When he was 8, his father gave him a .22-caliber Remington rifle. “I shot my first animal shortly afterward and my father ritually smeared the animal’s blood on my face,” he wrote in his memoir, “On Leopard Rock: A Life of Adventures” (2018). “The blood was the mark of emerging manhood. I refused to bathe for days afterward.”
He attended Michaelhouse, a private boys’ school in the KwaZulu-Natal midlands of South Africa. He started a student newspaper there, but he hated school.
“Michaelhouse was a debilitating experience,” he later recalled. “There was no respect for the pupils. The teachers were brutal, the prefects beat us, and the senior boys bullied us. It was a cycle of violence that kept perpetuating itself.” Reading and writing, he said, became his refuge.
“I couldn’t sing nor dance nor wield a paintbrush worth a damn,” he told the Australian website Booktopia in 2012, “but I could weave a pretty tale.”
He said that he had originally wanted to write about social conditions in South Africa as a journalist, but that his father nudged him toward what he thought was a more stable profession. After graduating from Rhodes University in Grahamstown (now Makhanda), South Africa, with a Bachelor of Commerce degree in 1954, he worked for the Goodyear Tire and Rubber Company for four years, then joined his father’s sheet metal manufacturing business. When that company faltered, he became a government tax assessor.
He married Anne Rennie in 1957. They divorced in 1962 after having two children: a son, Shaun, and a daughter, Christian. He married Jewell Slabbart in 1964; they had a son, Lawrence, before that marriage also ended in divorce.

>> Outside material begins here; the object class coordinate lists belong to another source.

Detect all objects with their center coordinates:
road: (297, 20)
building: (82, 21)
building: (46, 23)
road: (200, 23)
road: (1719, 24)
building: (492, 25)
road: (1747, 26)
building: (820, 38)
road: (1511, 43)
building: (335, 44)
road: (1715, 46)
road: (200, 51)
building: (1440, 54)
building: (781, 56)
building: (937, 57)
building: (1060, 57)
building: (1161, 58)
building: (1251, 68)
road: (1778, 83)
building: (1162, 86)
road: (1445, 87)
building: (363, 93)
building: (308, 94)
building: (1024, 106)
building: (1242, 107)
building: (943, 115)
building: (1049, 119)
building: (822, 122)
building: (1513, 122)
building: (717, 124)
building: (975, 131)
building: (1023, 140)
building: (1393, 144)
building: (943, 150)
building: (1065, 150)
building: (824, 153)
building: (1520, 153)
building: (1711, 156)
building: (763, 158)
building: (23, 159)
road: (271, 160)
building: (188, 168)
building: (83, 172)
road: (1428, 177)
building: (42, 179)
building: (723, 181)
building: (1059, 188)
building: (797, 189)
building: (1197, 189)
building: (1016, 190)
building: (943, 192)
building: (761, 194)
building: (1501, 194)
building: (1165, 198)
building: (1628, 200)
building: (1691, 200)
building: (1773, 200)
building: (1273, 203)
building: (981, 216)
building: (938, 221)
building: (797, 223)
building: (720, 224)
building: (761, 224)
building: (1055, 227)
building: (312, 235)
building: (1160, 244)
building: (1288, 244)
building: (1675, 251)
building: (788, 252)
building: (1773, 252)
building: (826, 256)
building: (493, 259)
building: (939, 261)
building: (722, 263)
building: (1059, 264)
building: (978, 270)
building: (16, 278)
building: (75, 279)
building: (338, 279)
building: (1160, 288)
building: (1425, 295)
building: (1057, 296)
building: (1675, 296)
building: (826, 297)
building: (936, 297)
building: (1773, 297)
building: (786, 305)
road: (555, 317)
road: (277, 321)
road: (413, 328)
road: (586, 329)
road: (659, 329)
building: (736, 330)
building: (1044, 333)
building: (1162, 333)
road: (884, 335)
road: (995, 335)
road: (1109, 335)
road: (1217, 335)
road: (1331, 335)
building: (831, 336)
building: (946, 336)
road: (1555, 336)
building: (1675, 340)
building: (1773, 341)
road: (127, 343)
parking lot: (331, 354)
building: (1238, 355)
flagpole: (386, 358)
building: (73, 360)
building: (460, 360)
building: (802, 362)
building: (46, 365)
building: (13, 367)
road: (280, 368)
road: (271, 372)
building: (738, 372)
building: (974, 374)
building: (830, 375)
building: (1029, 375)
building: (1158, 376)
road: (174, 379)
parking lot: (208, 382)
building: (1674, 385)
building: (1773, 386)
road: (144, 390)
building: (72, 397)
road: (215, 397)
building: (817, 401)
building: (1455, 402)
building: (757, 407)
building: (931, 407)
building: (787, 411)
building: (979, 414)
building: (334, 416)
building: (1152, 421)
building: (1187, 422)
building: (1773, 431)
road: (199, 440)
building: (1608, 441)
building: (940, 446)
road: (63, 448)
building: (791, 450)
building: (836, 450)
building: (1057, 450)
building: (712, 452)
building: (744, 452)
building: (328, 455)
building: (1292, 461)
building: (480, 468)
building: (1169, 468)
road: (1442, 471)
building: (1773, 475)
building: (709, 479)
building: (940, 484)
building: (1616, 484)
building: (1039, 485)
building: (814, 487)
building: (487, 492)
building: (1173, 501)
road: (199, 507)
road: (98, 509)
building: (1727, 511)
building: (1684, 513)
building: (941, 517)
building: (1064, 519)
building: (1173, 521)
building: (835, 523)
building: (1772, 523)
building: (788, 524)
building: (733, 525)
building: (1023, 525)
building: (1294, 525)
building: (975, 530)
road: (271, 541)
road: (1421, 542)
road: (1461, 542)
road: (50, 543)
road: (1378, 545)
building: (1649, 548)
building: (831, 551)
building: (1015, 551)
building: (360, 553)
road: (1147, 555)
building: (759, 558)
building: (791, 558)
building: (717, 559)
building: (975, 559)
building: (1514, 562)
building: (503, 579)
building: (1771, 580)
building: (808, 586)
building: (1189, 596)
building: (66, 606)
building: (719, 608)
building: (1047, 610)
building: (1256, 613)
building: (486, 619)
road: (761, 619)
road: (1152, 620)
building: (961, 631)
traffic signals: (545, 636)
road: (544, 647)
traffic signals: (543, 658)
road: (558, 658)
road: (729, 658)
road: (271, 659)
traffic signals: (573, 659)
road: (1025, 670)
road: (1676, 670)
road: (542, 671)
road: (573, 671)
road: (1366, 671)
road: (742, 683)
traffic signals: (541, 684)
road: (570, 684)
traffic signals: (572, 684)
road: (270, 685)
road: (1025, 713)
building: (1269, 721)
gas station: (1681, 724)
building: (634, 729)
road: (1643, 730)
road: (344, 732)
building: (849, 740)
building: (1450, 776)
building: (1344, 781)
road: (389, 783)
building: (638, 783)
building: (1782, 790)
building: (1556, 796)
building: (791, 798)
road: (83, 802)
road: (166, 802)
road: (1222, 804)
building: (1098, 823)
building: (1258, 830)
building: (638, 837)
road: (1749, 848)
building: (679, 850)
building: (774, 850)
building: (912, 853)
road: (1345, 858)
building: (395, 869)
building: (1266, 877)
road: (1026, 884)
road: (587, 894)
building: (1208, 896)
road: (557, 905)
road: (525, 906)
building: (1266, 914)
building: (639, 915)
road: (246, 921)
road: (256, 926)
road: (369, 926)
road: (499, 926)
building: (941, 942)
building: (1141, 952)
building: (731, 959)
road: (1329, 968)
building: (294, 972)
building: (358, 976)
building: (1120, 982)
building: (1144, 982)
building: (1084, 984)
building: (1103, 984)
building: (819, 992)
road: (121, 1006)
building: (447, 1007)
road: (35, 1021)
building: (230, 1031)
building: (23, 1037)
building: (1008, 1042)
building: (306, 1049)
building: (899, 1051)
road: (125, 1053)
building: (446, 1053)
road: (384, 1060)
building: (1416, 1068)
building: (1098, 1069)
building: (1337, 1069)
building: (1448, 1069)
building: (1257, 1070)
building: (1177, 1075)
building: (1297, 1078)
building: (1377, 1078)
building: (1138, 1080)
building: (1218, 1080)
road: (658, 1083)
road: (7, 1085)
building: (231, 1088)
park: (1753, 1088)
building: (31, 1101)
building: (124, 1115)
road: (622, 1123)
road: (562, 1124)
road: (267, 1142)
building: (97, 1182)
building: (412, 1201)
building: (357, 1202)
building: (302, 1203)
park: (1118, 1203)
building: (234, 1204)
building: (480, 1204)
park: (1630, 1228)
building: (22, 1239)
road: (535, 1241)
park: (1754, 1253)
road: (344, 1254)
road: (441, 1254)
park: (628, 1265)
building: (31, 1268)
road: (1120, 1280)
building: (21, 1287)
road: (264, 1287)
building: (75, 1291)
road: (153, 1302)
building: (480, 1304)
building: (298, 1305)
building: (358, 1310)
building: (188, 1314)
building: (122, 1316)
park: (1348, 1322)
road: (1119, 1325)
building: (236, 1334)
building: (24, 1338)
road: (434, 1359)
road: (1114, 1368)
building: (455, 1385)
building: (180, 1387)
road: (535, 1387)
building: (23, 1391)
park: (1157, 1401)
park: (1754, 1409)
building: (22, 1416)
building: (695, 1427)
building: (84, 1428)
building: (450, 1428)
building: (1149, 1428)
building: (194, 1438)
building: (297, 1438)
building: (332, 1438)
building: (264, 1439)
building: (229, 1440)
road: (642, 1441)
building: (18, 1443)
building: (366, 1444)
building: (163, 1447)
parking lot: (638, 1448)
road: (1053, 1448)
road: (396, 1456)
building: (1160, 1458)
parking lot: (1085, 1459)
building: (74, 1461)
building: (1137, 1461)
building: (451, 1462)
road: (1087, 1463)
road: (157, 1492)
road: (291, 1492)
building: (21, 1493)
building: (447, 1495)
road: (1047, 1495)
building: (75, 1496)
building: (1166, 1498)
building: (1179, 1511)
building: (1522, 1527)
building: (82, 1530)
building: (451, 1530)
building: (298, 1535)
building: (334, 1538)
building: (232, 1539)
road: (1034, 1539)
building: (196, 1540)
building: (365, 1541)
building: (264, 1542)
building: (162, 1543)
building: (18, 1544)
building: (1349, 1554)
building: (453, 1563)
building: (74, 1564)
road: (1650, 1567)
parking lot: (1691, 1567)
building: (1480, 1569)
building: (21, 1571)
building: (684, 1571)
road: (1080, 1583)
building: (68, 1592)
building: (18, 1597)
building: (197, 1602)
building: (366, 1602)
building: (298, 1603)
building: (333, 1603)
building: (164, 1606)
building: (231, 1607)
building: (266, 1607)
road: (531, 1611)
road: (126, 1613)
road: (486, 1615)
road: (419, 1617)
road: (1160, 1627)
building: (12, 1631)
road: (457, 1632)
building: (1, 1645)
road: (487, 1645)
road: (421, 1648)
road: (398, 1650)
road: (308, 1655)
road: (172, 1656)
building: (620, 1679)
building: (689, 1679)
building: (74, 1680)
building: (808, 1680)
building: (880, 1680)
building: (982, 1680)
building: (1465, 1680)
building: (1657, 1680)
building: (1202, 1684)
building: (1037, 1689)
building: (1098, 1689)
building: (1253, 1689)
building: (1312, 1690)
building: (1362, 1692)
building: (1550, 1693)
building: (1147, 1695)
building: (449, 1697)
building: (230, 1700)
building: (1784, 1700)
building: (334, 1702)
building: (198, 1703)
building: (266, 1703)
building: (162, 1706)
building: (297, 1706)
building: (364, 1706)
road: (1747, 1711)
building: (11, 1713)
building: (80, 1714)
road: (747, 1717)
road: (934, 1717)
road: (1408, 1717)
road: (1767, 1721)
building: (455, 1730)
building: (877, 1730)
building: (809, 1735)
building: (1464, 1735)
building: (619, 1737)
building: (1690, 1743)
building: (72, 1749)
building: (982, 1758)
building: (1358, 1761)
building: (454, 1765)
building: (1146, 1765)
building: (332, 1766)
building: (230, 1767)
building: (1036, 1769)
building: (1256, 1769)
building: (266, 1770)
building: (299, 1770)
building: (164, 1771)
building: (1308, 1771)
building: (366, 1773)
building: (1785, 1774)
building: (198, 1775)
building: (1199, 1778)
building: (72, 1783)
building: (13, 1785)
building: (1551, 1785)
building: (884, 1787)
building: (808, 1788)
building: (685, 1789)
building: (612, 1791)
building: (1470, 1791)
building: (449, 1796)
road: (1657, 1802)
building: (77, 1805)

In 1971, he married Danielle Thomas; she died in 1999. The next year he married Mokhiniso Rakhimova, who was 39 years his junior and whom he met in a London bookstore. He adopted her son, Dieter Schmidt, from a previous marriage. Complete information about survivors was not immediately available.
A few of Mr. Smith’s books have been adapted into films, including “Shout at the Devil” (1976), which starred Lee Marvin and Roger Moore.
Mr. Smith had his detractors, who saw some of his writing as glorifying colonialism and furthering racial and gender stereotypes. And he was not always a favorite of critics.
He maintained, as he told the Australian publication The Age, that he paid little attention. “The snootiness of critics is so silly,” he said. “They’re judging Great Danes against Pekingese. I’m not writing that literature — I’ve never set out to write it. I’m writing stories.”
“Now, when I sit down to write the first page of a novel, I never give a thought to who will eventually read it,” he is quoted on his website, recalling the advice of his first publisher, Mr. Pick: “He said, ‘Don’t talk about your books with anybody, even me, until they are written.’ Until it is written, a book is merely smoke on the wind.”
Later in his career, Mr. Smith was churning out two books annually, with the help of a stable of co-authors.
“For the past few years,” he said when he announced the collaboration, “my fans have made it very clear that they would like to read my novels and revisit my family of characters faster than I can write them.”